Economic confidence rebounded to 85.7 in November, from a revised of 84.3 which was 84.5 initially, compared with estimates of 84.5.
Meanwhile, there is some confidence after euro area finance ministers agreed with the IMF on Greeces coming fiscal path as they agreed to reduce Greece’s interest rates and gave it more time to pay back aid loans.
The deal included making the debt targets for Greece at 124 percent of GDP in 2020 and below 110 percent in 2022 in addition to giving it an additional 15 years to repay loans, while cancelling the proposal of cutting the total debt owed.
With such a deal Greece would be able to receive its coming disbursements worth 34.4 billion euros on December 13.
Yet, Moody’s Investors Service mentioned in a report today that Greece’s debt burden remains unsustainable despite the debt agreement clinched between eurogroup finance ministers and the IMF on Monday.
Last week, German business confidence unexpectedly halted its drop for a seventh straight month in November, rebounding from the lowest level in 2 1/2 years to 101.4 this month from 100 in October.

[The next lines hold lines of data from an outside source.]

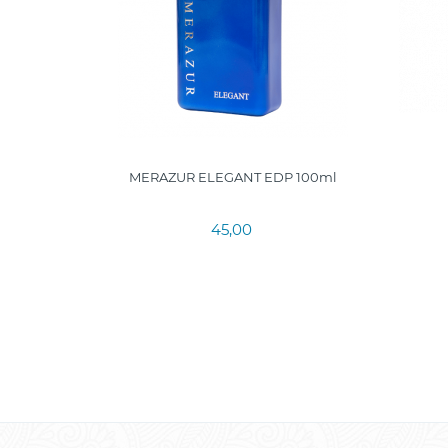
100ml.
MERAZUR ELEGANT EDP 100ml
45,00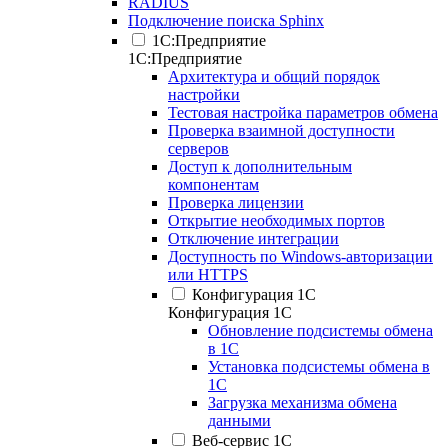
RADIUS
Подключение поиска Sphinx
1С:Предприятие
1С:Предприятие
Архитектура и общий порядок
настройки
Тестовая настройка параметров обмена
Проверка взаимной доступности
серверов
Доступ к дополнительным
компонентам
Проверка лицензии
Открытие необходимых портов
Отключение интеграции
Доступность по Windows-авторизации
или HTTPS
Конфигурация 1С
Конфигурация 1С
Обновление подсистемы обмена
в 1С
Установка подсистемы обмена в
1С
Загрузка механизма обмена
данными
Веб-сервис 1С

Consumer confidence lingered at -26.9 and business climate indicator showed a rise to -1.19 from a revised of -1.61.
Euro area the manufacturing sector showed an ease in contraction in November to 46.2 from 45.4 in October, while euro zone PMI manufacturing index rose to 46.2 this month, from 45.4 in October. However, euro-area services and manufacturing output recorded a contraction for a 10th month in November.

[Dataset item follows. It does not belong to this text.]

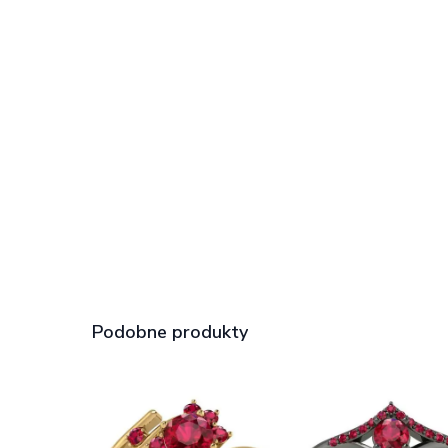
Podobne produkty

Industrial confidence soared to -15.1 this month from a revised of -18.3 and services confidence plunged to -11.9 from a prior of -12.1.
In fact, the sharp austerity measures adopted by European governments to adhere to the strict EU budget rules are weighing on consumer spending and pushing up unemployment rates.
The euro area, meanwhile, is in recession after dropping 0.2% in the third quarter. Draghi said the economy will remain weak in near term as growth risks still on downside, where growth momentum to stay weak in 2013 as economic outlook is being revised.
"As regards second half, available indicators continue to signal weak activity,” Draghi said revealing that balance sheet adjustments will weigh on outlook.
After it left interest rate on hold this month, the ECB revised down its growth forecasts for the euro area in September to have a real GDP growth in a range between -0.6% and -0.2% this year and between -0.4% and 1.4% for 2013.
As of 10:15 GMT, the euro resumed its advance against the U.S. dollar to trade around 1.2978 from the days opening of 1.2951.